I am sure most of us have worked at a station where we are running spots from outside sources, like agencies and local production houses, and the spots may not “speak” or connect with your audience. Like the car dealer spot that has a Country and Western feel with the music and the (announcer being completely left) of what the station offers in sound or format! It is hard to get the sales department to police the spots that are sent in to air, so that means you must keep an even tighter control on the spots you can police.
It should not be obvious that a spot is produced in-house when it airs, as we have all heard great radio stations, and when the stop set starts the production is a rip and read spot or poorly written and delivered.
All too often the sales staff may spend months courting a client to advertise on the station, and as soon as they commit to a schedule, the spot is poorly written and produced rushed to air. If the client does not get the desired ROI they do not repeat the buy.

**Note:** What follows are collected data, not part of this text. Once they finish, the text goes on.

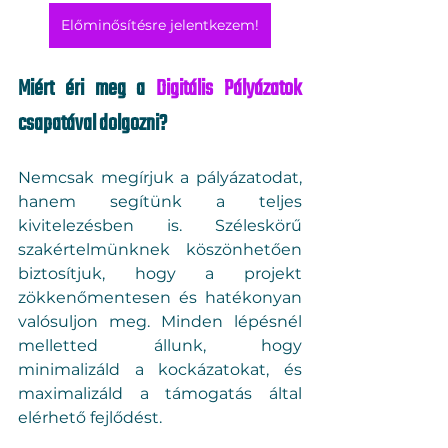
Előminősítésre jelentkezem!
Miért éri meg a 
Digitális Pályázatok
csapatával dolgozni?
Nemcsak megírjuk a pályázatodat, 
hanem segítünk a teljes 
kivitelezésben is. Széleskörű 
szakértelmünknek köszönhetően 
biztosítjuk, hogy a projekt 
zökkenőmentesen és hatékonyan 
valósuljon meg. Minden lépésnél 
melletted állunk, hogy 
minimalizáld a kockázatokat, és 
maximalizáld a támogatás által 
elérhető fejlődést.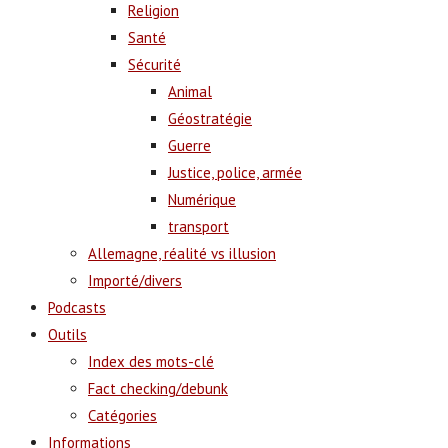
Religion
Santé
Sécurité
Animal
Géostratégie
Guerre
Justice, police, armée
Numérique
transport
Allemagne, réalité vs illusion
Importé/divers
Podcasts
Outils
Index des mots-clé
Fact checking/debunk
Catégories
Informations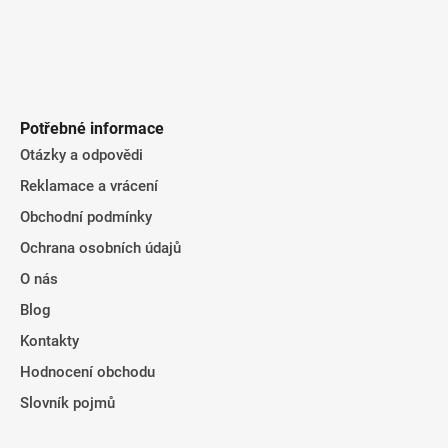
Potřebné informace
Otázky a odpovědi
Reklamace a vrácení
Obchodní podmínky
Ochrana osobních údajů
O nás
Blog
Kontakty
Hodnocení obchodu
Slovník pojmů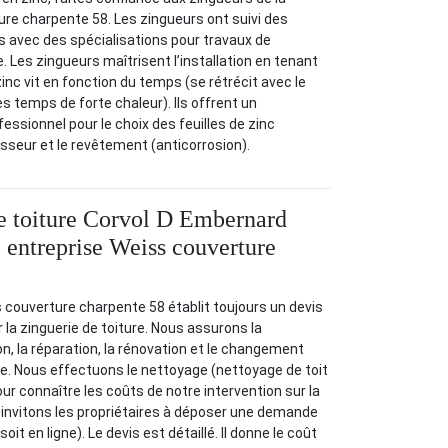
re charpente 58. Les zingueurs ont suivi des
s avec des spécialisations pour travaux de
. Les zingueurs maîtrisent l’installation en tenant
inc vit en fonction du temps (se rétrécit avec le
les temps de forte chaleur). Ils offrent un
sionnel pour le choix des feuilles de zinc
seur et le revêtement (anticorrosion).
e toiture Corvol D Embernard
e entreprise Weiss couverture
 couverture charpente 58 établit toujours un devis
r la zinguerie de toiture. Nous assurons la
ion, la réparation, la rénovation et le changement
e. Nous effectuons le nettoyage (nettoyage de toit
our connaître les coûts de notre intervention sur la
s invitons les propriétaires à déposer une demande
soit en ligne). Le devis est détaillé. Il donne le coût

Once the client has decided to buy a schedule the sales person should then become a marketing consultant to make sure the spot creative actually connects with the intended consumer to spark results in the ad campaign. Not just rush getting the spot on the air the next day as promised.
Some thought must be applied to helping the clients reach their goals through your station. Now days most stations will have a Creative services Director or Production Director that is handling production for several stations within the cluster. They are often over-worked and time management becomes the issue as it relates to how much effort is put into the Production. Stations that utilize the actual on-air announcers often get the “I got it done” type production. With most announcers doing production is like as asking a Gourmet Chef to wash the dishes after the meal.
If the announcer does not take the same pride in doing spots as they do being on an air shift, it is not going to be effective for the client or the sound of the station in the breaks.
Production is very important to URBAN radio because it is a make or break situation as it relates to the Revenue generation and the perception of the Station through it’s imaging with the audience.
In using a SINGLE Production Director for all production on the station you are still relegated to (that) persons skill set and or voice and you can easily run into burning out the sound. Example: you have the same voice and Producer producing competitive spots, same voice doing the Chevy Dealer spots and doing the Ford dealer spots often in the same stop set.
There was a time in Radio where the announcer pulled carts and determined the order in which they ran, like spots with high production and or music would run first in the break and dry voice or outside produced spots ran later in the break to salvage the Tune out factor. Like, station Promo is the first element in the break etc. But research shows that listeners do not distinguish between promos and spots, to them it is still a commercial and they will tune out Physically or Psychologically after the (3rd) element starts. This a fact as it relates to listener behavior. So “it is important” to always put your best efforts first in all things produced.
First rule of thought in production is (it is recorded), so there is no excuse to mess up! Get it right before it goes to air! We all understand making a mistake live on air but there is no excuses on mistakes in prerecorded audio (wtf).
Stations will always seek an outside voice for imaging but will lackadaisically approach spot production for local advertisers or in-house produced spots. Stations will not invest in high-quality Production equipment/software and format relative sfx library or production music beds and elements even at the behest of the Production Directors request!
As radio is faced with disruptive technology we do not have many chances to get it right for the clients because clients have more options on how to reach their consumers where/how they live or use electronic media. Just remember that PRODUCTION is a MAJOR part of what we do to keep folk tuned in and to keep clients coming back so put your best effort forward every time.